(Stored items from a collection)
────
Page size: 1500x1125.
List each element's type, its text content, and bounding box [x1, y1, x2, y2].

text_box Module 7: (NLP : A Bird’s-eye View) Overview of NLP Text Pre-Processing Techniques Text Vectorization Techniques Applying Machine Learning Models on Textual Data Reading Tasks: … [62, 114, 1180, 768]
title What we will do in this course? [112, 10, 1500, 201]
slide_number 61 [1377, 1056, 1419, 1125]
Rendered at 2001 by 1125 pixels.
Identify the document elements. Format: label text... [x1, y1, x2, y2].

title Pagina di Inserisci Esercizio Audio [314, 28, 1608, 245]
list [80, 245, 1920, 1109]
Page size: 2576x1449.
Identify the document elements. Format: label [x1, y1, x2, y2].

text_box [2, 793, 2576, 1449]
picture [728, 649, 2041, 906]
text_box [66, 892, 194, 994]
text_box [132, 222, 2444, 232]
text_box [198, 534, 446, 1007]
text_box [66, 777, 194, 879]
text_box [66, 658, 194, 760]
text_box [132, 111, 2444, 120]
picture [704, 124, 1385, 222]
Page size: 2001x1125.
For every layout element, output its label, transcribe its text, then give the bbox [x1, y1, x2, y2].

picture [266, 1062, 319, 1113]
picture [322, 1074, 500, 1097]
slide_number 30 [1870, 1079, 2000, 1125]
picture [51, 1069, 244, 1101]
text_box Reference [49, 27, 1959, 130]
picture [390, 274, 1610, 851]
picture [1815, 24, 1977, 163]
────
* _Action item_:
Would you repeat each of the lines above exactly?

* _Output for this exercise_:
Page size: 1500x1125.
List each element's type, its text content, and bounding box [x1, y1, x2, y2].

text_box Module 7: (NLP : A Bird’s-eye View) Overview of NLP Text Pre-Processing Techniques Text Vectorization Techniques Applying Machine Learning Models on Textual Data Reading Tasks: … [62, 114, 1180, 768]
title What we will do in this course? [112, 10, 1500, 201]
slide_number 61 [1377, 1056, 1419, 1125]
Rendered at 2001 by 1125 pixels.
Identify the document elements. Format: label text... [x1, y1, x2, y2].

title Pagina di Inserisci Esercizio Audio [314, 28, 1608, 245]
list [80, 245, 1920, 1109]
Page size: 2576x1449.
Identify the document elements. Format: label [x1, y1, x2, y2].

text_box [2, 793, 2576, 1449]
picture [728, 649, 2041, 906]
text_box [66, 892, 194, 994]
text_box [132, 222, 2444, 232]
text_box [198, 534, 446, 1007]
text_box [66, 777, 194, 879]
text_box [66, 658, 194, 760]
text_box [132, 111, 2444, 120]
picture [704, 124, 1385, 222]
Page size: 2001x1125.
For every layout element, output its label, transcribe its text, then give the bbox [x1, y1, x2, y2].

picture [266, 1062, 319, 1113]
picture [322, 1074, 500, 1097]
slide_number 30 [1870, 1079, 2000, 1125]
picture [51, 1069, 244, 1101]
text_box Reference [49, 27, 1959, 130]
picture [390, 274, 1610, 851]
picture [1815, 24, 1977, 163]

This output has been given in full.